● Task details: Repeat precisely the span of lines below that opens with the line containing "точить зубы. Если" and closes with the line containing "наличием попытки грызть прутья прекратятся.", both included.

[Dataset excerpts]
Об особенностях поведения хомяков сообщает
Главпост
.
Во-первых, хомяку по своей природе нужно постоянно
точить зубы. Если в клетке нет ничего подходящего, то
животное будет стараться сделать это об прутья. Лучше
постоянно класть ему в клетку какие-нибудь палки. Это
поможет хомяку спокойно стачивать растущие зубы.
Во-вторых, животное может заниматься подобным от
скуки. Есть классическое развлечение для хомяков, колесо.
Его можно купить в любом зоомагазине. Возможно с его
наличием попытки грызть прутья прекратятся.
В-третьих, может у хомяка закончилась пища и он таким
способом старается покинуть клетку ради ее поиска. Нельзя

● Answer to the exercise:
точить зубы. Если в клетке нет ничего подходящего, то
животное будет стараться сделать это об прутья. Лучше
постоянно класть ему в клетку какие-нибудь палки. Это
поможет хомяку спокойно стачивать растущие зубы.
Во-вторых, животное может заниматься подобным от
скуки. Есть классическое развлечение для хомяков, колесо.
Его можно купить в любом зоомагазине. Возможно с его
наличием попытки грызть прутья прекратятся.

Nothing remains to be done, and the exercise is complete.